Mapping Chinese Spiritual Capital

This initiative expands the social scientific study of religion in China by pursuing three inter-related goals: mapping the religious landscape and the changing religious markets, assessing spiritual capital in the emerging civil society, and nourishing the growing field through publishing first-rate research in a new journal.

(1) Mapping the Religious Landscape and the Changing Religious Markets: What are the status and changing dynamics of various religions in China today? We will produce an atlas that includes maps, charts, images and descriptions of religious life in various parts of China. The maps will apply GIS technologies and spatial statistics to show geographical locations of religious venues and patterns. Much of the data for these maps come from China’s 2004 economic census that include information of 72,887 religious venues as economic units, and new geodata collected from “hot spot” and “cold spot” areas (i.e., areas with high and low concentration of religious venues). The atlas will also include a set of survey analyses that identify the social environments of religious believers and practitioners. Several surveys have become available, yet remain under analyzed until now. Second, we will produce an edited handbook of the changing religious markets in China, which will include fieldwork reports of religious groups and communities in various parts of China, with an emphasis on their changing status and crossing the boundaries of the red/black/gray markets of religion. This edited volume will help deepen the theoretical construction of religious markets. In addition, we will develop an online interface to archive and present the geodata, audio/video materials, and interactive maps. The atlas, the handbook, and the online interface together will set a benchmark for the study of the dynamic changes taking place in the spiritual and religious traditions in China.

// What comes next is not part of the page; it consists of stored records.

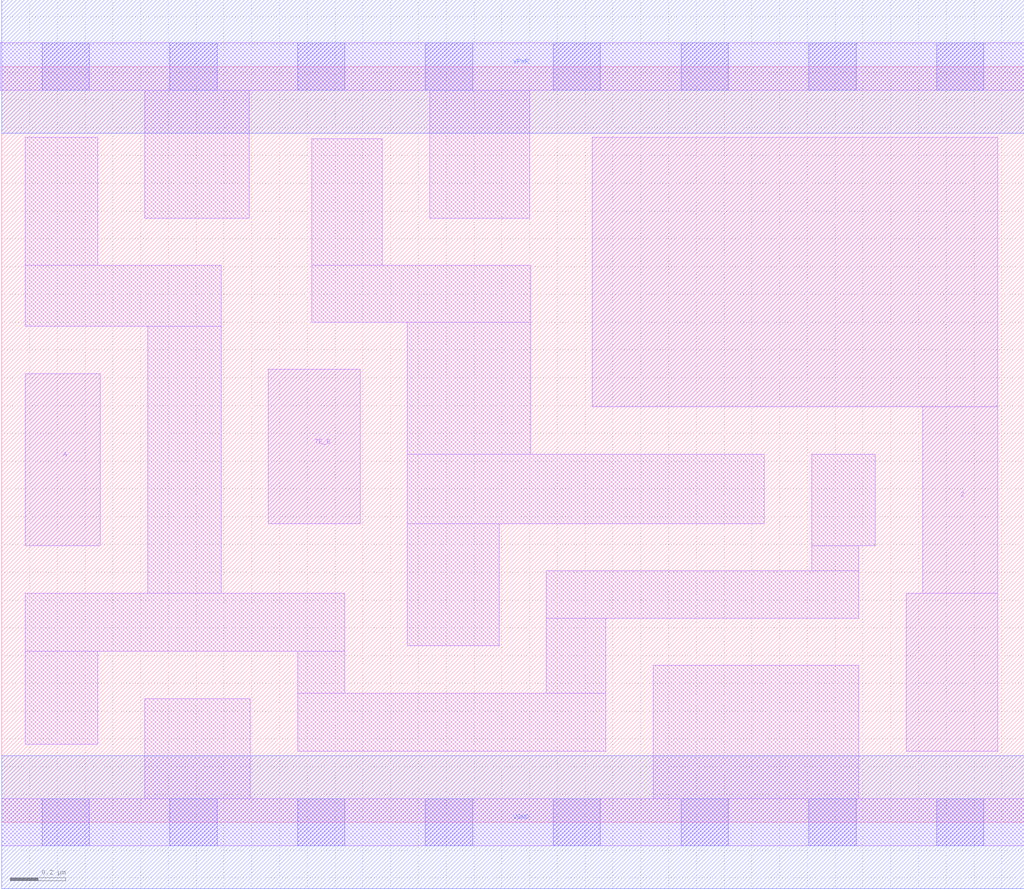
<source format=lef>
# Copyright 2020 The SkyWater PDK Authors
#
# Licensed under the Apache License, Version 2.0 (the "License");
# you may not use this file except in compliance with the License.
# You may obtain a copy of the License at
#
#     https://www.apache.org/licenses/LICENSE-2.0
#
# Unless required by applicable law or agreed to in writing, software
# distributed under the License is distributed on an "AS IS" BASIS,
# WITHOUT WARRANTIES OR CONDITIONS OF ANY KIND, either express or implied.
# See the License for the specific language governing permissions and
# limitations under the License.
#
# SPDX-License-Identifier: Apache-2.0

VERSION 5.7 ;
BUSBITCHARS "[]" ;
DIVIDERCHAR "/" ;
PROPERTYDEFINITIONS
  MACRO maskLayoutSubType STRING ;
  MACRO prCellType STRING ;
  MACRO originalViewName STRING ;
END PROPERTYDEFINITIONS
MACRO sky130_fd_sc_hdll__ebufn_1
  ORIGIN  0.000000  0.000000 ;
  CLASS CORE ;
  SYMMETRY X Y R90 ;
  SIZE  3.680000 BY  2.720000 ;
  SITE unithd ;
  PIN A
    ANTENNAGATEAREA  0.178200 ;
    DIRECTION INPUT ;
    USE SIGNAL ;
    PORT
      LAYER li1 ;
        RECT 0.085000 0.995000 0.355000 1.615000 ;
    END
  END A
  PIN TE_B
    ANTENNAGATEAREA  0.358200 ;
    DIRECTION INPUT ;
    USE SIGNAL ;
    PORT
      LAYER li1 ;
        RECT 0.960000 1.075000 1.290000 1.630000 ;
    END
  END TE_B
  PIN Z
    ANTENNADIFFAREA  0.700500 ;
    DIRECTION OUTPUT ;
    USE SIGNAL ;
    PORT
      LAYER li1 ;
        RECT 2.125000 1.495000 3.585000 2.465000 ;
        RECT 3.255000 0.255000 3.585000 0.825000 ;
        RECT 3.315000 0.825000 3.585000 1.495000 ;
    END
  END Z
  PIN VGND
    DIRECTION INOUT ;
    USE GROUND ;
    PORT
      LAYER met1 ;
        RECT 0.000000 -0.240000 3.680000 0.240000 ;
    END
  END VGND
  PIN VNB
    DIRECTION INOUT ;
    USE GROUND ;
    PORT
    END
  END VNB
  PIN VPB
    DIRECTION INOUT ;
    USE POWER ;
    PORT
    END
  END VPB
  PIN VPWR
    DIRECTION INOUT ;
    USE POWER ;
    PORT
      LAYER met1 ;
        RECT 0.000000 2.480000 3.680000 2.960000 ;
    END
  END VPWR
  OBS
    LAYER li1 ;
      RECT -0.005000  2.635000 3.680000 2.805000 ;
      RECT  0.000000 -0.085000 3.680000 0.085000 ;
      RECT  0.085000  0.280000 0.345000 0.615000 ;
      RECT  0.085000  0.615000 1.235000 0.825000 ;
      RECT  0.085000  1.785000 0.790000 2.005000 ;
      RECT  0.085000  2.005000 0.345000 2.465000 ;
      RECT  0.515000  0.085000 0.895000 0.445000 ;
      RECT  0.515000  2.175000 0.890000 2.635000 ;
      RECT  0.525000  0.825000 0.790000 1.785000 ;
      RECT  1.065000  0.255000 2.175000 0.465000 ;
      RECT  1.065000  0.465000 1.235000 0.615000 ;
      RECT  1.115000  1.800000 1.905000 2.005000 ;
      RECT  1.115000  2.005000 1.370000 2.460000 ;
      RECT  1.460000  0.635000 1.790000 1.075000 ;
      RECT  1.460000  1.075000 2.745000 1.325000 ;
      RECT  1.460000  1.325000 1.905000 1.800000 ;
      RECT  1.540000  2.175000 1.900000 2.635000 ;
      RECT  1.960000  0.465000 2.175000 0.735000 ;
      RECT  1.960000  0.735000 3.085000 0.905000 ;
      RECT  2.345000  0.085000 3.085000 0.565000 ;
      RECT  2.915000  0.905000 3.085000 0.995000 ;
      RECT  2.915000  0.995000 3.145000 1.325000 ;
    LAYER mcon ;
      RECT 0.145000 -0.085000 0.315000 0.085000 ;
      RECT 0.145000  2.635000 0.315000 2.805000 ;
      RECT 0.605000 -0.085000 0.775000 0.085000 ;
      RECT 0.605000  2.635000 0.775000 2.805000 ;
      RECT 1.065000 -0.085000 1.235000 0.085000 ;
      RECT 1.065000  2.635000 1.235000 2.805000 ;
      RECT 1.525000 -0.085000 1.695000 0.085000 ;
      RECT 1.525000  2.635000 1.695000 2.805000 ;
      RECT 1.985000 -0.085000 2.155000 0.085000 ;
      RECT 1.985000  2.635000 2.155000 2.805000 ;
      RECT 2.445000 -0.085000 2.615000 0.085000 ;
      RECT 2.445000  2.635000 2.615000 2.805000 ;
      RECT 2.905000 -0.085000 3.075000 0.085000 ;
      RECT 2.905000  2.635000 3.075000 2.805000 ;
      RECT 3.365000 -0.085000 3.535000 0.085000 ;
      RECT 3.365000  2.635000 3.535000 2.805000 ;
  END
  PROPERTY maskLayoutSubType "abstract" ;
  PROPERTY prCellType "standard" ;
  PROPERTY originalViewName "layout" ;
END sky130_fd_sc_hdll__ebufn_1
END LIBRARY

</source>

(2) Assessing Spiritual Capital in the Emerging Civil Society: By spiritual capital we mean the value created by religious and spiritual social networks that enable people and groups to bond together and to serve others. This part of the initiative will answer two research questions: How have religions survived and revived under Communist rule? What roles do Christians and Buddhists play in the growing civil society during the market and democratic transitions? The two largest religions in China today are Christianity and Buddhism. We will conduct oral history interviews with 100 Christian leaders and 100 Buddhist leaders. These interviews will help to discover factors and mechanisms of how religions survived the eradication policy during the Cultural Revolution and how they have revived and are thriving since then in spite of restrictive regulations. We will also conduct in-depth interviews with 100 Christian professionals (lawyers, journalists, professors, writers, and artists) and 100 Buddhist professionals about their civic values and civic engagements.

(3) Fostering New Scholarship: We will nourish the scholarly study of Chinese religions by developing first-rate, independent research in our journal, the Review of Religion and Chinese Society. We will also organize a series of two-week writing workshops for younger scholars at Purdue. For each workshop, we will select twelve scholars who have done research on religion in China and who are motivated to publish in international journals in English. We’ll publish two special issues based on the research in the first two parts of the new initiative, one on the changing religious markets and one on religion in civil society or democratic movements.